GIS Analyst, Telematica, Peru

Title: Gold mining and land cover change in Madre de Dios, Peru: A remote sensing study using landsat-5 thematic mapper data

Biography

Biography: Gabriel

Abstract

Peru has reputedly the largest non-discovered gold resources on earth. In a country with a 30% poverty rate, artisanal and small-scale mining (ASM) offers a source of employment and a strategy to fight poverty among the low income sectors of the population. ASM is found in four geographic regions: Central South (Ica, Ayacucho and Arequipa), Puno, La Libertad and Madre de Dios. Few government regulations and low cost of mining operations are driving land cover changes on these locations, but to unknown extent and magnitude. The following study applies Landsat-5 Thematic Mapper (TM) data to create land cover maps and detect land cover changes between 1986 and 2011 resulting from artisanal and small-scale gold mining for a ~10316 km2 region in the Department of Madre de Dios, southeastern Peru.

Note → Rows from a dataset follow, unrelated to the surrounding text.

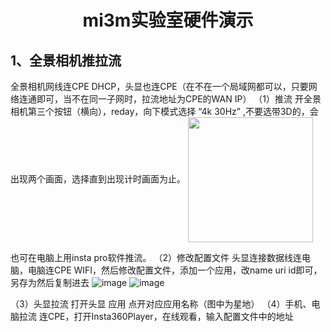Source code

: 
# <div align="center">mi3m实验室硬件演示</div>


## 1、全景相机推拉流
全景相机网线连CPE DHCP，头显也连CPE（在不在一个局域网都可以，只要网络连通即可，当不在同一子网时，拉流地址为CPE的WAN IP）
（1）推流
开全景相机第三个按钮（横向），reday，向下模式选择 “4k 30Hz” ,不要选带3D的，会出现两个画面，选择直到出现计时画面为止。
<img src="https://user-images.githubusercontent.com/32926995/232017623-48db9cd4-3932-483e-9b10-430aa0e15b69.png" width="200" align="center">

 
也可在电脑上用insta pro软件推流。
（2）修改配置文件
头显连接数据线连电脑，电脑连CPE WIFI，然后修改配置文件，添加一个应用，改name uri id即可，另存为然后复制进去
 ![image](https://user-images.githubusercontent.com/32926995/232017907-e9808156-752c-426d-8929-78fc6412baba.png)
![image](https://user-images.githubusercontent.com/32926995/232017973-722e5a6e-a8b4-4f00-a4de-ddf4fe3a4755.png)

（3）头显拉流
打开头显  应用  点开对应应用名称（图中为星地）
（4）手机、电脑拉流
连CPE，打开Insta360Player，在线观看，输入配置文件中的地址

TM images from 1986, 1996, 2006 and 2011 were used to map five categories: dense forest, water, cleared land and sediment, mine tailings and grassland. Overall map accuracy ranged between 81-84%. Throughout the 25-years period, forest cover decreased by 915.98 km2 (7.09%), cleared land and sediment increased by 105.06 km2 (0.81%), grassland increased by 348.35 km2 (2.70%), as did mine tailings, which increased by 396.15 km2 (3.07%). Dense forest areas contributed to an increase in grassland (44.35%), mine tailings (38%) and cleared land and sediment (17.65%). Land cover changes in Madre de Dios are caused by ASM activities in concessions with title (53.4%), in concessions with title in progress (12.6%), and in areas outside the boundaries of mining concessions and mining claims (34%).